Source records:
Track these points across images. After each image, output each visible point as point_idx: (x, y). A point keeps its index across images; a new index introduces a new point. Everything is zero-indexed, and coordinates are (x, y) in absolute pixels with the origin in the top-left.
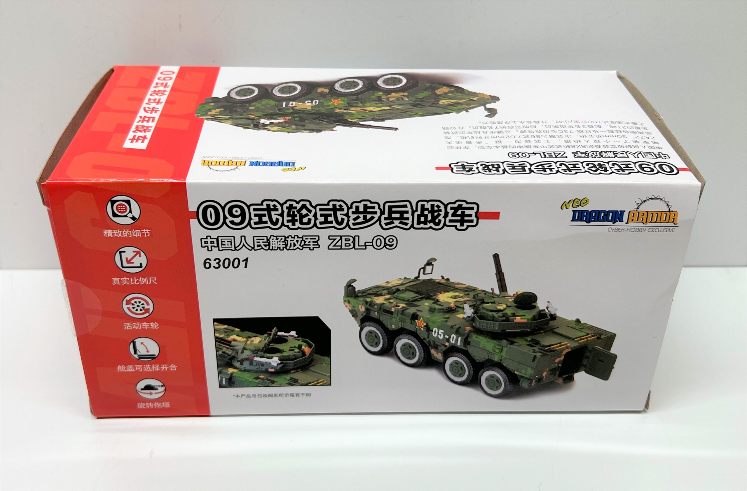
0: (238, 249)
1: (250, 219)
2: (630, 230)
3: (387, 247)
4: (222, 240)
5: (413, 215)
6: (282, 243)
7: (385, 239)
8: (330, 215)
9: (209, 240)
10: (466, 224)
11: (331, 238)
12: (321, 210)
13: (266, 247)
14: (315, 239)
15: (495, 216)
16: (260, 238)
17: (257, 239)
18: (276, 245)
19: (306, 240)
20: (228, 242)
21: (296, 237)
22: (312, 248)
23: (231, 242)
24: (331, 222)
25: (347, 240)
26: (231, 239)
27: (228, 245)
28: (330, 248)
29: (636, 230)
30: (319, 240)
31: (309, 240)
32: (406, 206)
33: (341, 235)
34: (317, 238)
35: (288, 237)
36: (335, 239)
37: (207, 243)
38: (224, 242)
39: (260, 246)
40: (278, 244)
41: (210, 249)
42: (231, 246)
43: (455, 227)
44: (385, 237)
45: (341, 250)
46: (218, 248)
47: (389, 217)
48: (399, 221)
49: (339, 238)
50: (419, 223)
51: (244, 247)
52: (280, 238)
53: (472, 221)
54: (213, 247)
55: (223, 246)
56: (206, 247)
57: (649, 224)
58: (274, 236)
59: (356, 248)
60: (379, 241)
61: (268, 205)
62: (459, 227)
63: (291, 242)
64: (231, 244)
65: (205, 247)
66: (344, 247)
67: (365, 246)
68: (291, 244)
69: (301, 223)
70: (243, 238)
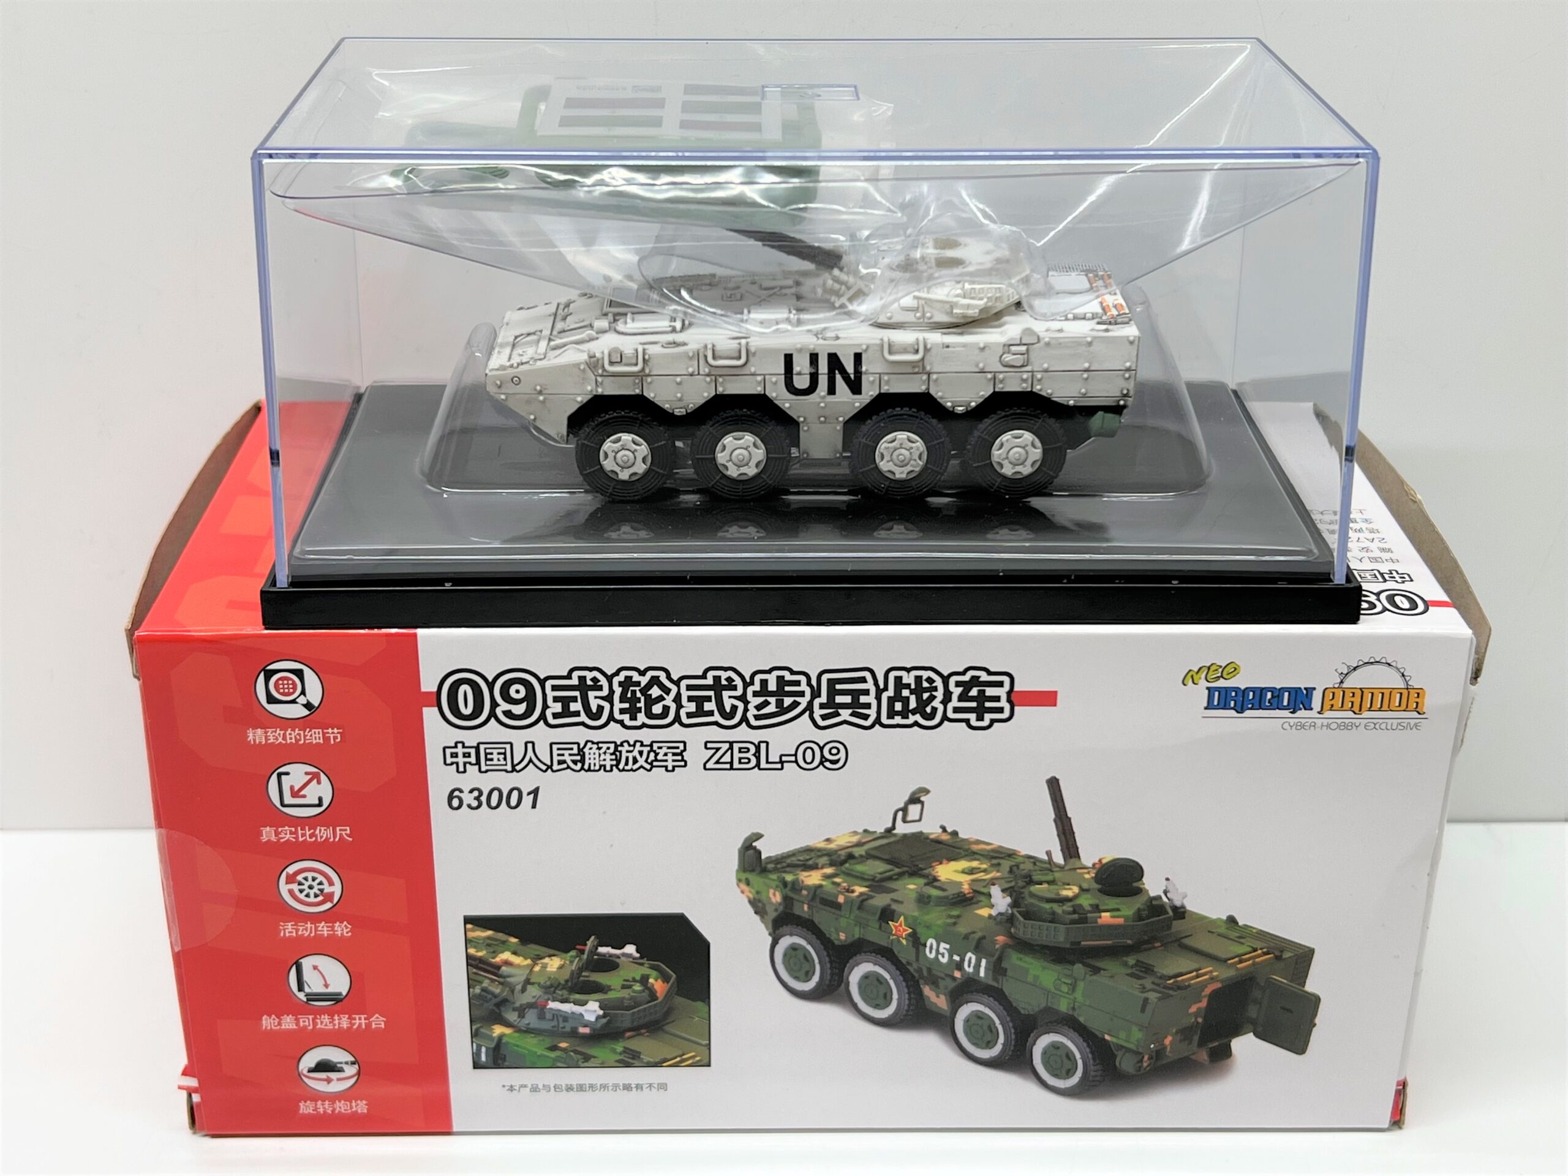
0: (518, 768)
1: (545, 706)
2: (1328, 726)
3: (827, 764)
4: (488, 751)
5: (878, 698)
6: (608, 757)
7: (821, 749)
8: (709, 699)
9: (460, 750)
10: (988, 717)
11: (709, 745)
12: (689, 688)
13: (576, 764)
14: (678, 748)
15: (1048, 699)
16: (564, 746)
17: (558, 749)
18: (597, 761)
19: (658, 751)
20: (499, 754)
21: (638, 744)
22: (670, 768)
23: (505, 754)
24: (711, 713)
25: (742, 750)
26: (505, 748)
27: (499, 760)
28: (708, 766)
29: (1339, 726)
30: (685, 750)
31: (665, 750)
32: (863, 680)
33: (731, 740)
34: (681, 746)
35: (622, 745)
36: (718, 749)
37: (457, 756)
38: (492, 754)
39: (564, 762)
40: (602, 758)
41: (461, 769)
42: (504, 763)
43: (967, 721)
44: (822, 745)
45: (732, 771)
46: (477, 767)
47: (830, 703)
48: (850, 711)
49: (727, 746)
50: (891, 714)
51: (531, 764)
52: (605, 746)
53: (1001, 710)
54: (468, 765)
55: (488, 763)
56: (455, 765)
57: (1366, 714)
58: (593, 743)
59: (762, 767)
60: (809, 753)
61: (582, 679)
62: (974, 723)
63: (628, 754)
64: (505, 759)
65: (452, 764)
66: (736, 765)
67: (782, 762)
68: (627, 758)
69: (650, 715)
70: (530, 746)
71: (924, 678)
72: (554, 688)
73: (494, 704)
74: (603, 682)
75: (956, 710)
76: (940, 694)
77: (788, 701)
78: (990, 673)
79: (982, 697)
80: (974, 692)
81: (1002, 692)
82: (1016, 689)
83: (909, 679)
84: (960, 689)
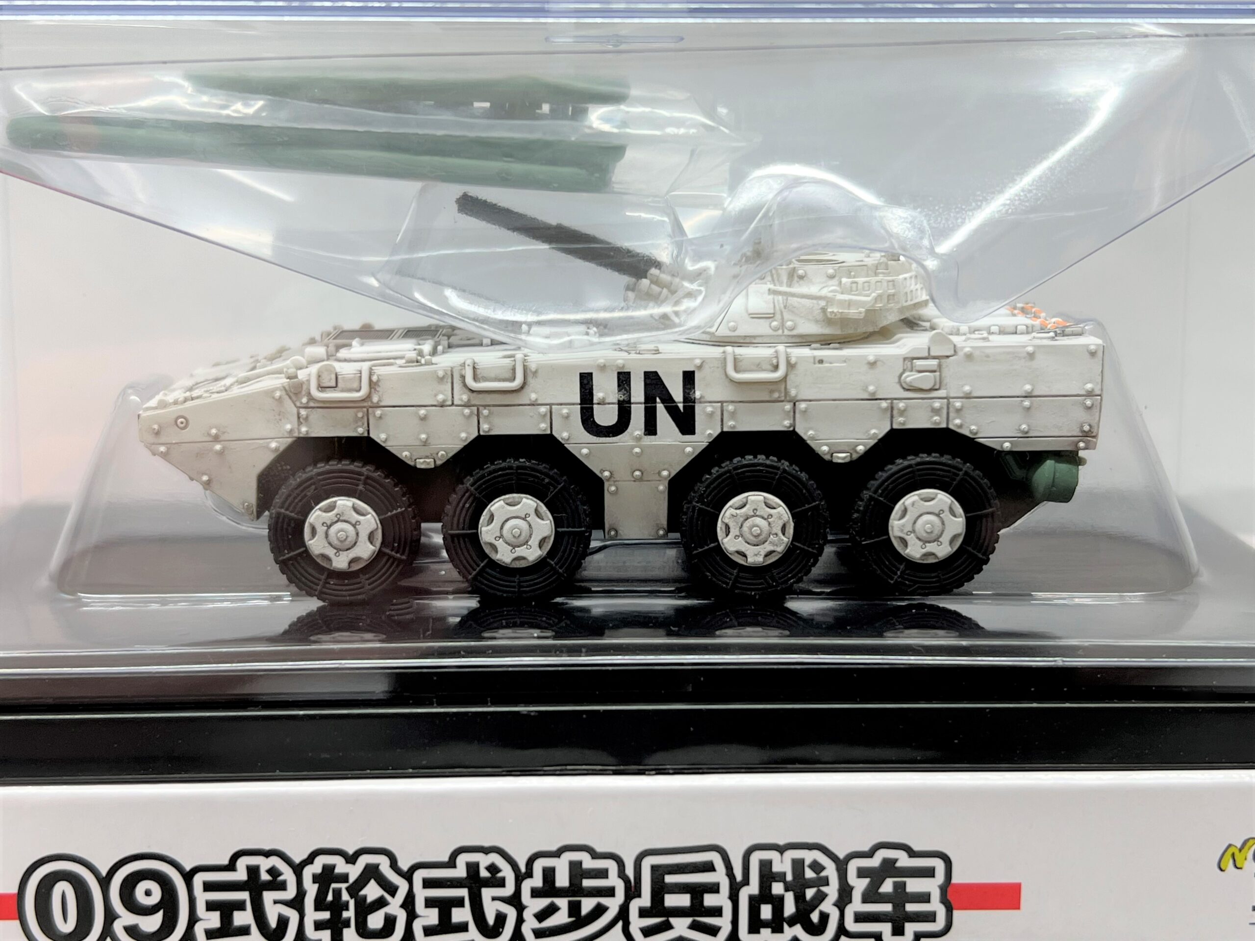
71: (807, 863)
72: (209, 887)
73: (110, 917)
74: (288, 875)
75: (860, 918)
76: (832, 891)
77: (587, 905)
78: (912, 853)
79: (900, 896)
80: (887, 887)
81: (931, 886)
82: (955, 880)
83: (782, 864)
84: (866, 882)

◆ **Directions for this task**:
The required output is every line above from the one with "37: (207, 243)" down to the one with "54: (213, 247)", restated word for word, ends included.

◆ **Response area**:
37: (207, 243)
38: (224, 242)
39: (260, 246)
40: (278, 244)
41: (210, 249)
42: (231, 246)
43: (455, 227)
44: (385, 237)
45: (341, 250)
46: (218, 248)
47: (389, 217)
48: (399, 221)
49: (339, 238)
50: (419, 223)
51: (244, 247)
52: (280, 238)
53: (472, 221)
54: (213, 247)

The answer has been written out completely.